In Dark Abstraction (Woods), 1920, Dove paints a forest landscape hovering between darkness and light. He connects two worlds, representation and abstraction, through a shared palette of muted, rich color. On the opposite wall, Ellen Phelan’s Autumn Bay, 2003, investigates a similar duality, but her painting, shrouded in a nocturnal mist, seems more like a reminiscence whose shadows derive from the vagueness of memory. Juxtaposing these works from different centuries underscores the concerns specific to each. In Phelan’s 21st century painting the tension between representation and abstraction, so palpable in Dove’s time, has been demystified and become a thing of the past.
Other paintings in the show by Phelan, Bill Jensen, and Andrea Belag mine another lineage of dark painting, that of Goya and El Greco. In this tradition of dark painting, psychological tensions replace formal ones.

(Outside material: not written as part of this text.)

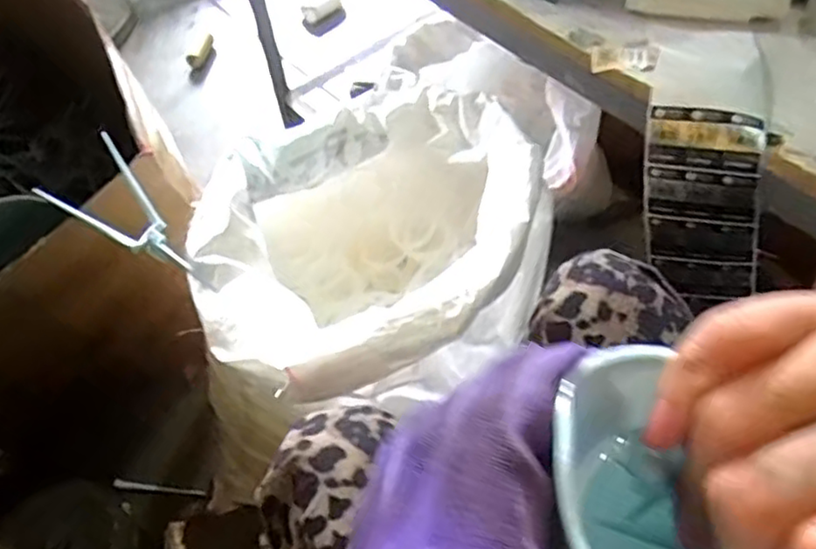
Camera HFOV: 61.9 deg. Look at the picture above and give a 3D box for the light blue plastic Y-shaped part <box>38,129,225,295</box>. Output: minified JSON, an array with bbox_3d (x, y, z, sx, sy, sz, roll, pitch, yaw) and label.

In Goya’s “Black Paintings,” relentless natural, supernatural, and historical forces condemn human beings to desperate acts and melancholic contemplation. In this exhibition, Bill Jensen’s concerns align closely with those of Goya. Jensen’s Sorrow and Optimism, 2006-12, confronts uncontrollable fate in the form of 9/11, ongoing war, and illness. The lower half of the painting evokes one type of void, a cold watery depth, while the upper half evokes another. The upper surface of solid, dusky violet is disorienting – one moment a taut plane and the next an infinity. This visual struggle recalls that of Goya’s dog, whose struggling is faintly hopeful in the face of near-certain death. The eye likewise struggles to comprehend the close-value color and sheer physicality of Jensen’s Ape Herd VI, 2002-03. Its shale-like, tactile surface resembles nothing so much as activated carbon, a substance whose uses include purification and the filtration of toxins.
Jensen’s paintings speak to a nearby work, Phelan’s Untitled (two parts), 1979, where anxiety presents itself in oily blacks and somber grays. Encountering this painting is to encounter a reflected glare. The eye cannot penetrate the darkness save through a small cross, physically punched out of the aluminum support. The painting is an example of Phelan’s early work which sought to reconcile painterly abstraction with process based minimalism, but in this context the cut surface feels more desperate, as if the painter were punching a hole through which to breathe.
Andrea Belag’s Red Lantern, 2012, alone on the end wall is an electric return to pure color, seen through a veil of limpid blue violet. Calling to mind another of Goethe’s observations, that “blue in particular, can be made to approximate to black,” Belag’s dark colors surround and amplify a spectrum of pure primaries. The jewel-like result is a celebratory, chromatic energy reminiscent of El Greco’s energized supernatural spirituality, signified by darkness shot through with brilliant color.